Monyog Repeatedly Killed By Sigsegv

by Jan 8, 2016

After running in a fairly stable way for months, we've upgraded to MONyog 6.5 before Christmas, and had the process die 3 times in 4 weeks. Each time the process logged a segmentation fault. Running on Centos 6.5:


[root@(server) MONyog]# cat /etc/centos-release 
CentOS release 6.5 (Final)
[root@(server)  MONyog]# uname -a
Linux (server.fqdn) 2.6.32-431.3.1.el6.x86_64 #1 SMP Fri Jan 3 21:39:27 UTC 2014 x86_64 x86_64 x86_64 GNU/Linux
[root@(server) MONyog]# rpm -qa | grep MONyog
MONyog-6.5.0-0.x86_64

The error was logged 3 minutes after a failed call to the AWS API to get logs from an RDS server, and a curl timeout seems to be involved in the crime. It had been logging a similar failure every 5 minutes; something about that RDS DB isn't happy – but that shouldn't be crashing my entire database monitoring application!

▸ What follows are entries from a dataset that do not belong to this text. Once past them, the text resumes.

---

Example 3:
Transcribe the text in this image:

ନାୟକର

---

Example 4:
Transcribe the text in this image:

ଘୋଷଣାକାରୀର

[6.5] [2016-01-07 18:55:59] [Server: (endpointname)] populatemysql.cpp(471) ErrCode:-1 ErrMsg:RDS Error log not present
[6.5] [2016-01-07 18:58:56] linservicemgr.cpp(106) ErrCode:11 ErrMsg:Stopping MONyog: Received signal SIGSEGV -- Segmentation fault!
/usr/local/MONyog/bin/MONyog-bin(_ZN13LinServiceMgr17PrintProgramStackEv+0x9f)[0x4d955f]
/usr/local/MONyog/bin/MONyog-bin(_ZN13LinServiceMgr12SignalActionEi+0x17e)[0x4d948e]
/lib64/tls/libc.so.6[0x7f2a05110a20]
/usr/src/redhat/BUILD/monyog/out/lib/linux-glibc-2.3.2-95.50/release64/lib/libcurl.so.4[0x7f2a058f98d1]
/usr/src/redhat/BUILD/monyog/out/lib/linux-glibc-2.3.2-95.50/release64/lib/libcurl.so.4[0x7f2a058f8d8b]
/usr/src/redhat/BUILD/monyog/out/lib/linux-glibc-2.3.2-95.50/release64/lib/libcurl.so.4(curl_mvsnprintf+0x25)[0x7f2a058f8825]
/usr/src/redhat/BUILD/monyog/out/lib/linux-glibc-2.3.2-95.50/release64/lib/libcurl.so.4(Curl_failf+0xa0)[0x7f2a058ec260]
/usr/src/redhat/BUILD/monyog/out/lib/linux-glibc-2.3.2-95.50/release64/lib/libcurl.so.4(Curl_resolv_timeout+0x144)[0x7f2a058e3554]

We're running the enterprise version, if that's relevant. I'll try to hunt down the customer login details and send over the core dump, but wanted to post something public so anyone else with the same issue can see it's not a one-off!